Page layout parsing data:
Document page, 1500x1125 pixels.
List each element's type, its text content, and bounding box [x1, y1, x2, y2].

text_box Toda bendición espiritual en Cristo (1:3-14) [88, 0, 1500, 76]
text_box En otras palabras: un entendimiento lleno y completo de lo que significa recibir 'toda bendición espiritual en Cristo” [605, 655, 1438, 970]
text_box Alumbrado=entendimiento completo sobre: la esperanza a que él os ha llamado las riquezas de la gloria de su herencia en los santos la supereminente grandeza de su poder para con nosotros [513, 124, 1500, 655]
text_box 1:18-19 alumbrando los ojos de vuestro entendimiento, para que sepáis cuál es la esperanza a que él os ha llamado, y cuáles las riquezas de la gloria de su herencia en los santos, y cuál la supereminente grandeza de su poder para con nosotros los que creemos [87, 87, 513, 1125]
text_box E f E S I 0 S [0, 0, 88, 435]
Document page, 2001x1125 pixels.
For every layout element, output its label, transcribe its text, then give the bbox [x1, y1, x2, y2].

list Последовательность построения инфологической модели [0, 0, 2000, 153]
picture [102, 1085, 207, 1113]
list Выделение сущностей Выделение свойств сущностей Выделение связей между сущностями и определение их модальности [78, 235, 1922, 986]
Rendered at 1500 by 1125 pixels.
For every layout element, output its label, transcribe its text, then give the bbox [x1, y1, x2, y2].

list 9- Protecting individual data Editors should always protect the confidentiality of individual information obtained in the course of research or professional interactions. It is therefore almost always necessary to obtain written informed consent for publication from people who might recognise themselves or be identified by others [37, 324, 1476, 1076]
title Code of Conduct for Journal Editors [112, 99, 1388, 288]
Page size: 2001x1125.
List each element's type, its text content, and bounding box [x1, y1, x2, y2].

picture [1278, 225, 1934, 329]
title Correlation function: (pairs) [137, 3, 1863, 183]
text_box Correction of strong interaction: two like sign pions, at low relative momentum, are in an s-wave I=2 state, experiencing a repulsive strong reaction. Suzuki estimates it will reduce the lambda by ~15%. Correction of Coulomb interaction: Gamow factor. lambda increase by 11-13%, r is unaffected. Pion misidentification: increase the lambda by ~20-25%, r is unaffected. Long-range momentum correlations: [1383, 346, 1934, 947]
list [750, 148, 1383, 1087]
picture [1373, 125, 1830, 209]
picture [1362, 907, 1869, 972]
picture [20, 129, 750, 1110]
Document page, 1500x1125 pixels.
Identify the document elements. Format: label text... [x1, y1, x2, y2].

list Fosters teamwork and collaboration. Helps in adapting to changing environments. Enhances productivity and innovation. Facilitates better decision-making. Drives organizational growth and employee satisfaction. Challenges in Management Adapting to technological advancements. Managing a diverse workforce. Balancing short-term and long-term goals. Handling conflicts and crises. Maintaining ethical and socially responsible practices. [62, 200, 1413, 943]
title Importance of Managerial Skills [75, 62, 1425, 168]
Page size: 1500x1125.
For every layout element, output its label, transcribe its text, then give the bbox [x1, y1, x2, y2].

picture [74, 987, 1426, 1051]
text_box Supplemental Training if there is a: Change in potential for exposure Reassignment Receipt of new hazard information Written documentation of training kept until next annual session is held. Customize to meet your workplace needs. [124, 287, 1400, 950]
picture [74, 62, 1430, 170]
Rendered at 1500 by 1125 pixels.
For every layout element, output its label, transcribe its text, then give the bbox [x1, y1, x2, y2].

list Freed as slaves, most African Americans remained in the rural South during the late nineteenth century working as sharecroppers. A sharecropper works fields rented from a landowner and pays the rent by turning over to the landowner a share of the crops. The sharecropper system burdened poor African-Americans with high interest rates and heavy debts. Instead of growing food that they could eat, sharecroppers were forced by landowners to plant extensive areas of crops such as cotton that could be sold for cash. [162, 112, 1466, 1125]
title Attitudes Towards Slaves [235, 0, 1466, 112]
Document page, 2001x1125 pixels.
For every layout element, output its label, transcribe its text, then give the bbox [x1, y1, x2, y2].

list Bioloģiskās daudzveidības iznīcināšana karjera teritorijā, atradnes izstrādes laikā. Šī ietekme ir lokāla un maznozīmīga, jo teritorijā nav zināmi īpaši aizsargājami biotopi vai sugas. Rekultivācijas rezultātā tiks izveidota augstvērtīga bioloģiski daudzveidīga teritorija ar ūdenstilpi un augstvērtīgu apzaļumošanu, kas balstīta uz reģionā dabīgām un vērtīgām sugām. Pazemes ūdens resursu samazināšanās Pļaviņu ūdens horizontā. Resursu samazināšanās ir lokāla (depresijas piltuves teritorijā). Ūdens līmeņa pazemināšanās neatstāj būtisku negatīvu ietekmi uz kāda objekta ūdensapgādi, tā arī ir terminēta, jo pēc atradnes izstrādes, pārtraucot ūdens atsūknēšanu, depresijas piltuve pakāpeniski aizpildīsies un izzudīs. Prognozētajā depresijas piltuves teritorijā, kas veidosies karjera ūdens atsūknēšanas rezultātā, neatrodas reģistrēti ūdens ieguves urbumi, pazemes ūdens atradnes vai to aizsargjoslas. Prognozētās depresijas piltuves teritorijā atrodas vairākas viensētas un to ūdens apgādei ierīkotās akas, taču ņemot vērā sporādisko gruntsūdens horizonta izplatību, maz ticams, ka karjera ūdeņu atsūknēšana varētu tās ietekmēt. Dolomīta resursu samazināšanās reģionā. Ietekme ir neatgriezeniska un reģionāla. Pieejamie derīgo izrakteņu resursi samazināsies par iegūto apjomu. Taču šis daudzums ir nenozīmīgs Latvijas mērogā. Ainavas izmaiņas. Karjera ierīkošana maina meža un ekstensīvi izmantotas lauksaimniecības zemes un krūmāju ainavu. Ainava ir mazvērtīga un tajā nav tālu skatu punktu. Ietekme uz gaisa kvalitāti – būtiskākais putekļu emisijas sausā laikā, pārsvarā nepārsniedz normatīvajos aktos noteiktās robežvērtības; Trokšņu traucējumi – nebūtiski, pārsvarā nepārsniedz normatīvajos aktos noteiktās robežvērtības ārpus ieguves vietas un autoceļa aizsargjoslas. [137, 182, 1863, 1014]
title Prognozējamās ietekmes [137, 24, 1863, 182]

◆ Activity: Recopy the records without any alteration.

◆ Task result:
Document page, 1500x1125 pixels.
List each element's type, its text content, and bounding box [x1, y1, x2, y2].

text_box Toda bendición espiritual en Cristo (1:3-14) [88, 0, 1500, 76]
text_box En otras palabras: un entendimiento lleno y completo de lo que significa recibir 'toda bendición espiritual en Cristo” [605, 655, 1438, 970]
text_box Alumbrado=entendimiento completo sobre: la esperanza a que él os ha llamado las riquezas de la gloria de su herencia en los santos la supereminente grandeza de su poder para con nosotros [513, 124, 1500, 655]
text_box 1:18-19 alumbrando los ojos de vuestro entendimiento, para que sepáis cuál es la esperanza a que él os ha llamado, y cuáles las riquezas de la gloria de su herencia en los santos, y cuál la supereminente grandeza de su poder para con nosotros los que creemos [87, 87, 513, 1125]
text_box E f E S I 0 S [0, 0, 88, 435]
Document page, 2001x1125 pixels.
For every layout element, output its label, transcribe its text, then give the bbox [x1, y1, x2, y2].

list Последовательность построения инфологической модели [0, 0, 2000, 153]
picture [102, 1085, 207, 1113]
list Выделение сущностей Выделение свойств сущностей Выделение связей между сущностями и определение их модальности [78, 235, 1922, 986]
Rendered at 1500 by 1125 pixels.
For every layout element, output its label, transcribe its text, then give the bbox [x1, y1, x2, y2].

list 9- Protecting individual data Editors should always protect the confidentiality of individual information obtained in the course of research or professional interactions. It is therefore almost always necessary to obtain written informed consent for publication from people who might recognise themselves or be identified by others [37, 324, 1476, 1076]
title Code of Conduct for Journal Editors [112, 99, 1388, 288]
Page size: 2001x1125.
List each element's type, its text content, and bounding box [x1, y1, x2, y2].

picture [1278, 225, 1934, 329]
title Correlation function: (pairs) [137, 3, 1863, 183]
text_box Correction of strong interaction: two like sign pions, at low relative momentum, are in an s-wave I=2 state, experiencing a repulsive strong reaction. Suzuki estimates it will reduce the lambda by ~15%. Correction of Coulomb interaction: Gamow factor. lambda increase by 11-13%, r is unaffected. Pion misidentification: increase the lambda by ~20-25%, r is unaffected. Long-range momentum correlations: [1383, 346, 1934, 947]
list [750, 148, 1383, 1087]
picture [1373, 125, 1830, 209]
picture [1362, 907, 1869, 972]
picture [20, 129, 750, 1110]
Document page, 1500x1125 pixels.
Identify the document elements. Format: label text... [x1, y1, x2, y2].

list Fosters teamwork and collaboration. Helps in adapting to changing environments. Enhances productivity and innovation. Facilitates better decision-making. Drives organizational growth and employee satisfaction. Challenges in Management Adapting to technological advancements. Managing a diverse workforce. Balancing short-term and long-term goals. Handling conflicts and crises. Maintaining ethical and socially responsible practices. [62, 200, 1413, 943]
title Importance of Managerial Skills [75, 62, 1425, 168]
Page size: 1500x1125.
For every layout element, output its label, transcribe its text, then give the bbox [x1, y1, x2, y2].

picture [74, 987, 1426, 1051]
text_box Supplemental Training if there is a: Change in potential for exposure Reassignment Receipt of new hazard information Written documentation of training kept until next annual session is held. Customize to meet your workplace needs. [124, 287, 1400, 950]
picture [74, 62, 1430, 170]
Rendered at 1500 by 1125 pixels.
For every layout element, output its label, transcribe its text, then give the bbox [x1, y1, x2, y2].

list Freed as slaves, most African Americans remained in the rural South during the late nineteenth century working as sharecroppers. A sharecropper works fields rented from a landowner and pays the rent by turning over to the landowner a share of the crops. The sharecropper system burdened poor African-Americans with high interest rates and heavy debts. Instead of growing food that they could eat, sharecroppers were forced by landowners to plant extensive areas of crops such as cotton that could be sold for cash. [162, 112, 1466, 1125]
title Attitudes Towards Slaves [235, 0, 1466, 112]
Document page, 2001x1125 pixels.
For every layout element, output its label, transcribe its text, then give the bbox [x1, y1, x2, y2].

list Bioloģiskās daudzveidības iznīcināšana karjera teritorijā, atradnes izstrādes laikā. Šī ietekme ir lokāla un maznozīmīga, jo teritorijā nav zināmi īpaši aizsargājami biotopi vai sugas. Rekultivācijas rezultātā tiks izveidota augstvērtīga bioloģiski daudzveidīga teritorija ar ūdenstilpi un augstvērtīgu apzaļumošanu, kas balstīta uz reģionā dabīgām un vērtīgām sugām. Pazemes ūdens resursu samazināšanās Pļaviņu ūdens horizontā. Resursu samazināšanās ir lokāla (depresijas piltuves teritorijā). Ūdens līmeņa pazemināšanās neatstāj būtisku negatīvu ietekmi uz kāda objekta ūdensapgādi, tā arī ir terminēta, jo pēc atradnes izstrādes, pārtraucot ūdens atsūknēšanu, depresijas piltuve pakāpeniski aizpildīsies un izzudīs. Prognozētajā depresijas piltuves teritorijā, kas veidosies karjera ūdens atsūknēšanas rezultātā, neatrodas reģistrēti ūdens ieguves urbumi, pazemes ūdens atradnes vai to aizsargjoslas. Prognozētās depresijas piltuves teritorijā atrodas vairākas viensētas un to ūdens apgādei ierīkotās akas, taču ņemot vērā sporādisko gruntsūdens horizonta izplatību, maz ticams, ka karjera ūdeņu atsūknēšana varētu tās ietekmēt. Dolomīta resursu samazināšanās reģionā. Ietekme ir neatgriezeniska un reģionāla. Pieejamie derīgo izrakteņu resursi samazināsies par iegūto apjomu. Taču šis daudzums ir nenozīmīgs Latvijas mērogā. Ainavas izmaiņas. Karjera ierīkošana maina meža un ekstensīvi izmantotas lauksaimniecības zemes un krūmāju ainavu. Ainava ir mazvērtīga un tajā nav tālu skatu punktu. Ietekme uz gaisa kvalitāti – būtiskākais putekļu emisijas sausā laikā, pārsvarā nepārsniedz normatīvajos aktos noteiktās robežvērtības; Trokšņu traucējumi – nebūtiski, pārsvarā nepārsniedz normatīvajos aktos noteiktās robežvērtības ārpus ieguves vietas un autoceļa aizsargjoslas. [137, 182, 1863, 1014]
title Prognozējamās ietekmes [137, 24, 1863, 182]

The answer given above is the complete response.